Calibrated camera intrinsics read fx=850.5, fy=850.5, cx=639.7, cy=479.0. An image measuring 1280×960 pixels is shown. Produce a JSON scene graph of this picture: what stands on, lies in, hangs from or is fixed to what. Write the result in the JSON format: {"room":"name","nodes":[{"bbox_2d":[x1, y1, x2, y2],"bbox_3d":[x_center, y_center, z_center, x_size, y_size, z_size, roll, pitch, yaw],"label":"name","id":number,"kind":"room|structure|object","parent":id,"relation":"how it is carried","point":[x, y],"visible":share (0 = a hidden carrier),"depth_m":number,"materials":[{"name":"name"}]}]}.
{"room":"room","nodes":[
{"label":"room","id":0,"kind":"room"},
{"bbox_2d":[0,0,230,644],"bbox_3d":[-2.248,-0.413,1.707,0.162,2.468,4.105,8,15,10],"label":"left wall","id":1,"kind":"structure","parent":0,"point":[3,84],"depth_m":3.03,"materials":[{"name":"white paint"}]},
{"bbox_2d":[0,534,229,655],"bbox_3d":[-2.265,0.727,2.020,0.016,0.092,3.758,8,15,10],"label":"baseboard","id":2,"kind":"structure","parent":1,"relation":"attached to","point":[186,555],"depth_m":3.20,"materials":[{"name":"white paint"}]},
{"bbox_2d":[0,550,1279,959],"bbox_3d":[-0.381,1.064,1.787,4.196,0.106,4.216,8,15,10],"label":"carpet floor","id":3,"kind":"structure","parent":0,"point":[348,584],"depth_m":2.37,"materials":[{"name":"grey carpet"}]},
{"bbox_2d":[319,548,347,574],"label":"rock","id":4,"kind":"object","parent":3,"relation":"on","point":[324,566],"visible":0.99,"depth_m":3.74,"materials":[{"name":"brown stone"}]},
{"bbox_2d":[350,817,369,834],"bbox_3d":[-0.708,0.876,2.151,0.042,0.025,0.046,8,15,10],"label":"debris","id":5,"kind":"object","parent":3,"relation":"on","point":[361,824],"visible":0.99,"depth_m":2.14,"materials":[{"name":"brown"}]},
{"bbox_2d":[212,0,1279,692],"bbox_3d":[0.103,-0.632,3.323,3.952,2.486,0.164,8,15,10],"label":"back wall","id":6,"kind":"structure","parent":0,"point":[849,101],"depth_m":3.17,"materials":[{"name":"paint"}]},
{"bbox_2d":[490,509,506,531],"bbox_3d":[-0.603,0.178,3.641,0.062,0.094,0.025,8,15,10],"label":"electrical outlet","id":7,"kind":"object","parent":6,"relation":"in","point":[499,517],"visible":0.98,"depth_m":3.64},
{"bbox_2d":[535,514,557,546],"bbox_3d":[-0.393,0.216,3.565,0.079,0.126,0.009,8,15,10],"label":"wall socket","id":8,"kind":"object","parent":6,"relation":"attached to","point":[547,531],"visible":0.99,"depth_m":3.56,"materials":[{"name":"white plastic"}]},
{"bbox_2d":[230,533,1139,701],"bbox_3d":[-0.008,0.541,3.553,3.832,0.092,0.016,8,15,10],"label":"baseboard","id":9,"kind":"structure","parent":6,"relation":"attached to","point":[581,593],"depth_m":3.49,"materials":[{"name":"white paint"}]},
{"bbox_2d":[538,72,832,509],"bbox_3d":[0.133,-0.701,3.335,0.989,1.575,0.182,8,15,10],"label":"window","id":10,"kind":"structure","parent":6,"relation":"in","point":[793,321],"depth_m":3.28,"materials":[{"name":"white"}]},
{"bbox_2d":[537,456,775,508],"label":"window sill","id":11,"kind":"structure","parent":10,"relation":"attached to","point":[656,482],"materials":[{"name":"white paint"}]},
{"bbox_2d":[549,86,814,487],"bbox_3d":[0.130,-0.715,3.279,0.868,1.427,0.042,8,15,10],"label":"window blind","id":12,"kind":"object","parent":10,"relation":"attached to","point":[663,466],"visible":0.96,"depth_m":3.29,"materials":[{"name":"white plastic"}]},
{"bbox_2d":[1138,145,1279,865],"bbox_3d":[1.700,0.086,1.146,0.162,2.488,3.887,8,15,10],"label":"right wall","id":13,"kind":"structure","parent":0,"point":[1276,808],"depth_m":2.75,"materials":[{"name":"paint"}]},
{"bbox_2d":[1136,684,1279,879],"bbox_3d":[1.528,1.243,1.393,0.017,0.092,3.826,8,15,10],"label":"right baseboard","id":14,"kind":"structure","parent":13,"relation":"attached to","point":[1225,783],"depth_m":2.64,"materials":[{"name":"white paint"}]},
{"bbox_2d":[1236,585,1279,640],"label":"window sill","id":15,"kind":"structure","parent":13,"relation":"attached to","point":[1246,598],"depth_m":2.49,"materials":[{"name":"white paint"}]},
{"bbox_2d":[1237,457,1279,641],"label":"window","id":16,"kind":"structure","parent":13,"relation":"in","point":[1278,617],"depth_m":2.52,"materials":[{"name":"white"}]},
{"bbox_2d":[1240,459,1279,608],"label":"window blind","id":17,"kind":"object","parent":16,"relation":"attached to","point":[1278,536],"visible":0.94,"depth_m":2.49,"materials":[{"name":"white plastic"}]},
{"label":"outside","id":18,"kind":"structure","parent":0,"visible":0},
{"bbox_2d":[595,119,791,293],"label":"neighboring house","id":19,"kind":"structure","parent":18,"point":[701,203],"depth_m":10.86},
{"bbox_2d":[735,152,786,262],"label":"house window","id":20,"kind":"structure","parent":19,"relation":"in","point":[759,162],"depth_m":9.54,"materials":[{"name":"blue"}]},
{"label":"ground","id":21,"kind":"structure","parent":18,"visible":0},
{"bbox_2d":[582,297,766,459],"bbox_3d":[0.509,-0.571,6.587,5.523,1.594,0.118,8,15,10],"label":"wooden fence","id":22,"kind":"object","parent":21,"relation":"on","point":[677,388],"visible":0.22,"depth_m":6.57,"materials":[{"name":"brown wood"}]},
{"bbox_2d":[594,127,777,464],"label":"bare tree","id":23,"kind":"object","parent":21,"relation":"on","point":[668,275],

────────────────────────────────────────

REQUIRED WORK: Your task is to retype all of the lines above exactly.

ANSWER SECTION:
Calibrated camera intrinsics read fx=850.5, fy=850.5, cx=639.7, cy=479.0. An image measuring 1280×960 pixels is shown. Produce a JSON scene graph of this picture: what stands on, lies in, hangs from or is fixed to what. Write the result in the JSON format: {"room":"name","nodes":[{"bbox_2d":[x1, y1, x2, y2],"bbox_3d":[x_center, y_center, z_center, x_size, y_size, z_size, roll, pitch, yaw],"label":"name","id":number,"kind":"room|structure|object","parent":id,"relation":"how it is carried","point":[x, y],"visible":share (0 = a hidden carrier),"depth_m":number,"materials":[{"name":"name"}]}]}.
{"room":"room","nodes":[
{"label":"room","id":0,"kind":"room"},
{"bbox_2d":[0,0,230,644],"bbox_3d":[-2.248,-0.413,1.707,0.162,2.468,4.105,8,15,10],"label":"left wall","id":1,"kind":"structure","parent":0,"point":[3,84],"depth_m":3.03,"materials":[{"name":"white paint"}]},
{"bbox_2d":[0,534,229,655],"bbox_3d":[-2.265,0.727,2.020,0.016,0.092,3.758,8,15,10],"label":"baseboard","id":2,"kind":"structure","parent":1,"relation":"attached to","point":[186,555],"depth_m":3.20,"materials":[{"name":"white paint"}]},
{"bbox_2d":[0,550,1279,959],"bbox_3d":[-0.381,1.064,1.787,4.196,0.106,4.216,8,15,10],"label":"carpet floor","id":3,"kind":"structure","parent":0,"point":[348,584],"depth_m":2.37,"materials":[{"name":"grey carpet"}]},
{"bbox_2d":[319,548,347,574],"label":"rock","id":4,"kind":"object","parent":3,"relation":"on","point":[324,566],"visible":0.99,"depth_m":3.74,"materials":[{"name":"brown stone"}]},
{"bbox_2d":[350,817,369,834],"bbox_3d":[-0.708,0.876,2.151,0.042,0.025,0.046,8,15,10],"label":"debris","id":5,"kind":"object","parent":3,"relation":"on","point":[361,824],"visible":0.99,"depth_m":2.14,"materials":[{"name":"brown"}]},
{"bbox_2d":[212,0,1279,692],"bbox_3d":[0.103,-0.632,3.323,3.952,2.486,0.164,8,15,10],"label":"back wall","id":6,"kind":"structure","parent":0,"point":[849,101],"depth_m":3.17,"materials":[{"name":"paint"}]},
{"bbox_2d":[490,509,506,531],"bbox_3d":[-0.603,0.178,3.641,0.062,0.094,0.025,8,15,10],"label":"electrical outlet","id":7,"kind":"object","parent":6,"relation":"in","point":[499,517],"visible":0.98,"depth_m":3.64},
{"bbox_2d":[535,514,557,546],"bbox_3d":[-0.393,0.216,3.565,0.079,0.126,0.009,8,15,10],"label":"wall socket","id":8,"kind":"object","parent":6,"relation":"attached to","point":[547,531],"visible":0.99,"depth_m":3.56,"materials":[{"name":"white plastic"}]},
{"bbox_2d":[230,533,1139,701],"bbox_3d":[-0.008,0.541,3.553,3.832,0.092,0.016,8,15,10],"label":"baseboard","id":9,"kind":"structure","parent":6,"relation":"attached to","point":[581,593],"depth_m":3.49,"materials":[{"name":"white paint"}]},
{"bbox_2d":[538,72,832,509],"bbox_3d":[0.133,-0.701,3.335,0.989,1.575,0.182,8,15,10],"label":"window","id":10,"kind":"structure","parent":6,"relation":"in","point":[793,321],"depth_m":3.28,"materials":[{"name":"white"}]},
{"bbox_2d":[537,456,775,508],"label":"window sill","id":11,"kind":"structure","parent":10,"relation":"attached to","point":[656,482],"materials":[{"name":"white paint"}]},
{"bbox_2d":[549,86,814,487],"bbox_3d":[0.130,-0.715,3.279,0.868,1.427,0.042,8,15,10],"label":"window blind","id":12,"kind":"object","parent":10,"relation":"attached to","point":[663,466],"visible":0.96,"depth_m":3.29,"materials":[{"name":"white plastic"}]},
{"bbox_2d":[1138,145,1279,865],"bbox_3d":[1.700,0.086,1.146,0.162,2.488,3.887,8,15,10],"label":"right wall","id":13,"kind":"structure","parent":0,"point":[1276,808],"depth_m":2.75,"materials":[{"name":"paint"}]},
{"bbox_2d":[1136,684,1279,879],"bbox_3d":[1.528,1.243,1.393,0.017,0.092,3.826,8,15,10],"label":"right baseboard","id":14,"kind":"structure","parent":13,"relation":"attached to","point":[1225,783],"depth_m":2.64,"materials":[{"name":"white paint"}]},
{"bbox_2d":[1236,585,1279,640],"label":"window sill","id":15,"kind":"structure","parent":13,"relation":"attached to","point":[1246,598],"depth_m":2.49,"materials":[{"name":"white paint"}]},
{"bbox_2d":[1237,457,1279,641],"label":"window","id":16,"kind":"structure","parent":13,"relation":"in","point":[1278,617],"depth_m":2.52,"materials":[{"name":"white"}]},
{"bbox_2d":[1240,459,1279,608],"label":"window blind","id":17,"kind":"object","parent":16,"relation":"attached to","point":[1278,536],"visible":0.94,"depth_m":2.49,"materials":[{"name":"white plastic"}]},
{"label":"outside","id":18,"kind":"structure","parent":0,"visible":0},
{"bbox_2d":[595,119,791,293],"label":"neighboring house","id":19,"kind":"structure","parent":18,"point":[701,203],"depth_m":10.86},
{"bbox_2d":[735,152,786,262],"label":"house window","id":20,"kind":"structure","parent":19,"relation":"in","point":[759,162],"depth_m":9.54,"materials":[{"name":"blue"}]},
{"label":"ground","id":21,"kind":"structure","parent":18,"visible":0},
{"bbox_2d":[582,297,766,459],"bbox_3d":[0.509,-0.571,6.587,5.523,1.594,0.118,8,15,10],"label":"wooden fence","id":22,"kind":"object","parent":21,"relation":"on","point":[677,388],"visible":0.22,"depth_m":6.57,"materials":[{"name":"brown wood"}]},
{"bbox_2d":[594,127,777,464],"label":"bare tree","id":23,"kind":"object","parent":21,"relation":"on","point":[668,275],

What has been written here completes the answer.